Si estamos en plena recesión, lo primero que no puede hacer el Gobierno es volver a subir las pensiones en función de la evolución de la inflación; porque, cuando nuestra urgencia es reducir el déficit público lo antes posible, no podemos cargar las cuentas públicas con un incremento de entre el 2 y el 3% en la principal partida de gasto. Es duro decirlo, pero estos no son tiempos para andarse con populismos caros ni con medidas electorales, sino para que nos apretemos todos el cinturón, incluidos los jubilados.

¿Qué es, entonces, lo que se tendría que haber hecho?
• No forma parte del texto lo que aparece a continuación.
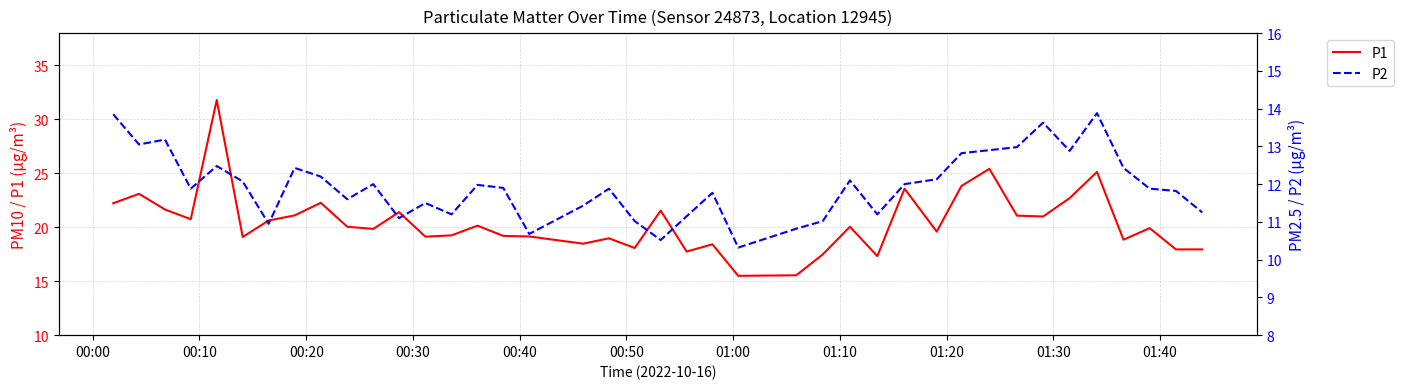

What is the lowest value of the P1 series?

15.5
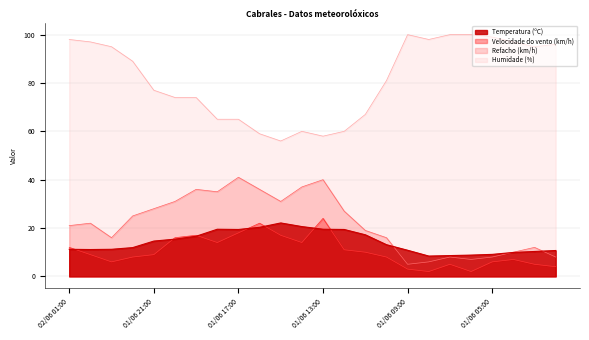

Where is the first local minimum for Velocidade do vento (km/h)?

01/06 23:00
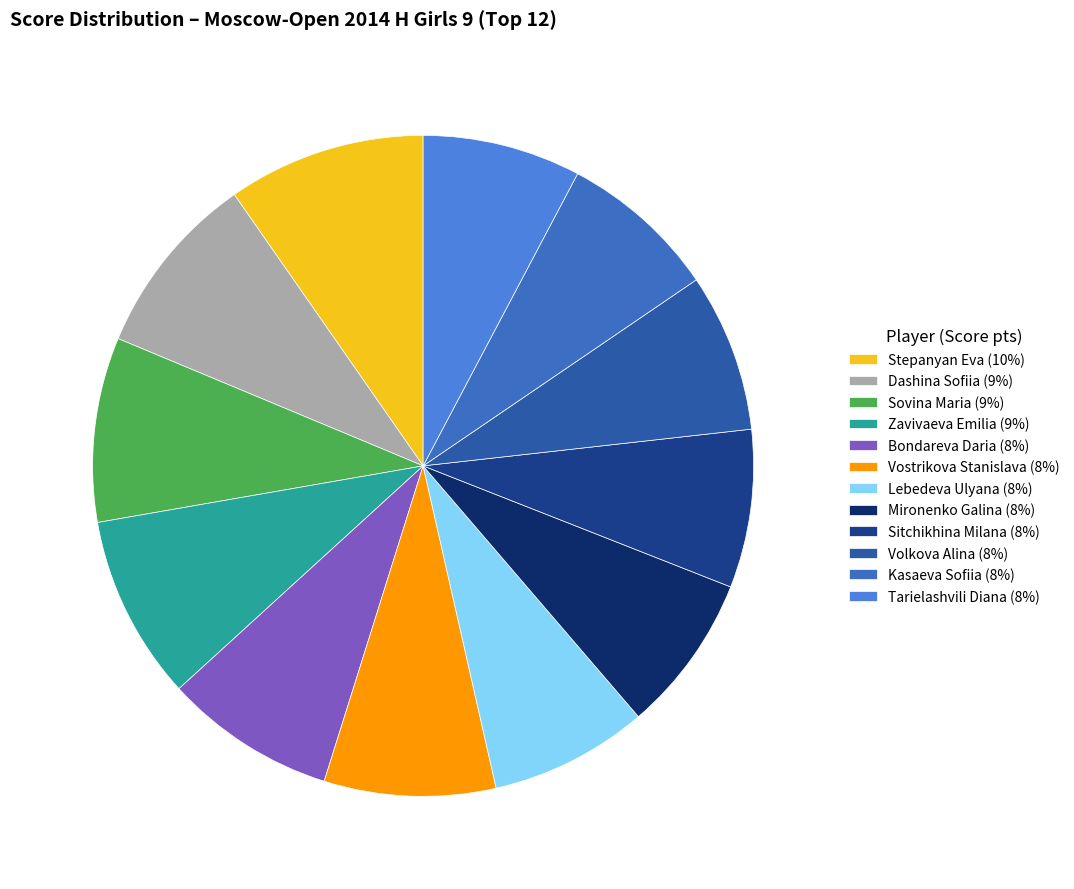

What percentage is the Stepanyan Eva slice, to the nearest percent?

10%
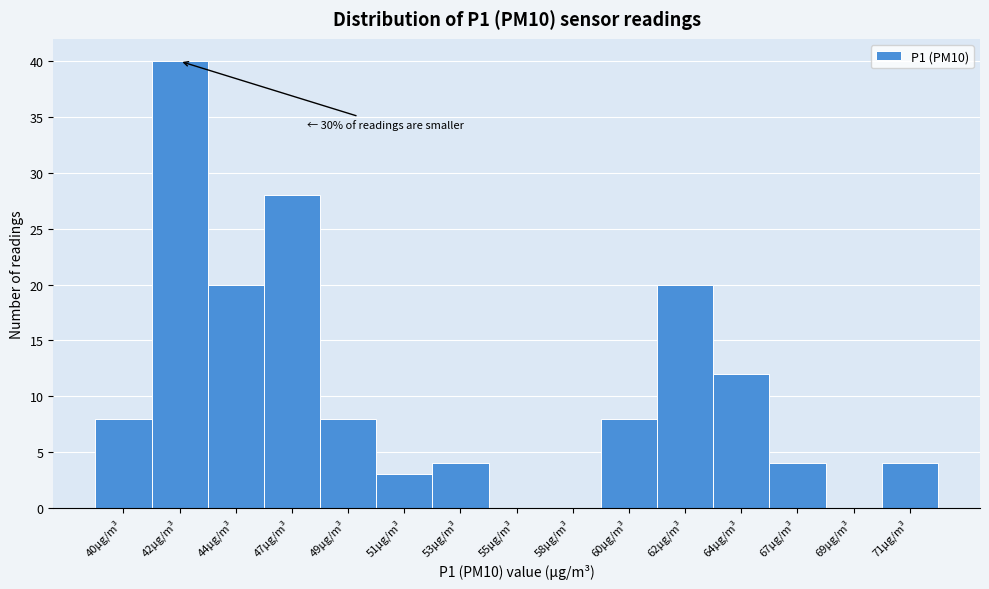

Reading left to right, list all the values displayed in this chart.

40μg/m³=8	42μg/m³=40	44μg/m³=20	47μg/m³=28	49μg/m³=8	51μg/m³=3	53μg/m³=4	55μg/m³=0	58μg/m³=0	60μg/m³=8	62μg/m³=20	64μg/m³=12	67μg/m³=4	69μg/m³=0	71μg/m³=4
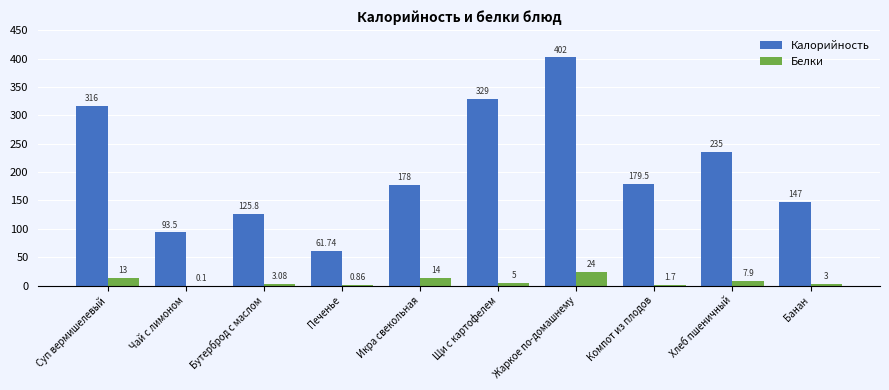

How many values in the Калорийность series exceed 179?

5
Pues congelar las pensiones, porque un sistema que se financia con las cotizaciones de los trabajadores y de las empresas que los emplean no puede permitirse el lujo de seguir incrementando la cuantía de esta prestación cuando el paro se acerca a los seis millones y las bases de cotización se reducen como consecuencia de los recortes salariales, con lo que hay menos dinero para pagar pensiones. Además, hay que tener en cuenta que, con las políticas de reducción de precios que están aplicando las empresas para poder sobrevivir, la cesta de la compra de los pensionistas se está abaratando, excepto por el capítulo de la energía. En consecuencia, no hay más razón para subir las pensiones que los deseos del Ejecutivo de hacer populismo y electoralismo con este tema.

Segunda cuestión. No creo que la estrategia más adecuada para reducir el déficit sea recortar los presupuestos de los ministerios porque sí, para que apliquen un poco de reducción del gasto por allí y otro poco por allá, porque enseguida vamos a volver a las andadas. Aquí lo que hay que hacer es establecer prioridades, como las familias que se tienen que ajustar a la crisis, y decidir en qué se puede y se debe gastar y de qué se puede prescindir. Dicho de otra forma: de lo que se trata es de suprimir políticas completas que hoy no nos podemos permitir para poder seguir financiando aquellas que de verdad son necesarias. Por ejemplo, si hay que reducir el déficit, ¿por qué se aprueba una nueva ayuda para la adquisición de vehículos? ¿Por qué se mantienen las ayudas al cine? ¿Por qué no se cierran muchos entes y organismos públicos que no se necesitan para nada? Así es como se recorta de verdad el déficit. Además, el proyecto de presupuestos para 2013 debería venir acompañado de un verdadero plan de racionalización del personal al servicio de las administraciones públicas, de todas ellas, a fin de eliminar de una vez todos los puestos de trabajo que sobren, teniendo en cuenta que no es lo mismo hablar de administrativos que de policías, médicos o enfermeras. Eso tampoco se hace en este presupuesto.

Por último, y en línea con el punto anterior, está la cuestión de las autonomías. A estas alturas de la crisis, y viendo lo que están haciendo, lo que ya no sirve es decir que se van a recortar las transferencias a las administraciones territoriales. Aquí lo que hay que hacer es intervenirlas todas y volver a redefinir el modelo de Estado. Si las autonomías se resisten a tomar las medidas necesarias para acabar con sus excesos, como cerrar universidades y televisiones públicas, tendrá que hacerlo el Gobierno central.

Lo que hay que entender, de una vez por todas, es que no estamos ante una crisis coyuntural, sino ante una crisis de modelo institucional. De la misma forma que hay que comprender que vamos a tardar muchos años en superar esta situación si no se empieza por reducir drásticamente el gasto público, es decir, el tamaño del sector público, para que se pueda empezar a bajar impuestos lo antes posible, con el fin de estimular la actividad empresarial. Solo cuando se abra espacio de verdad a la iniciativa privada podremos resolver los graves problemas socioeconómicos que nos aquejan. O acabamos con un modelo de Estado que derrocha a raudales, o el sector público acaba con este país.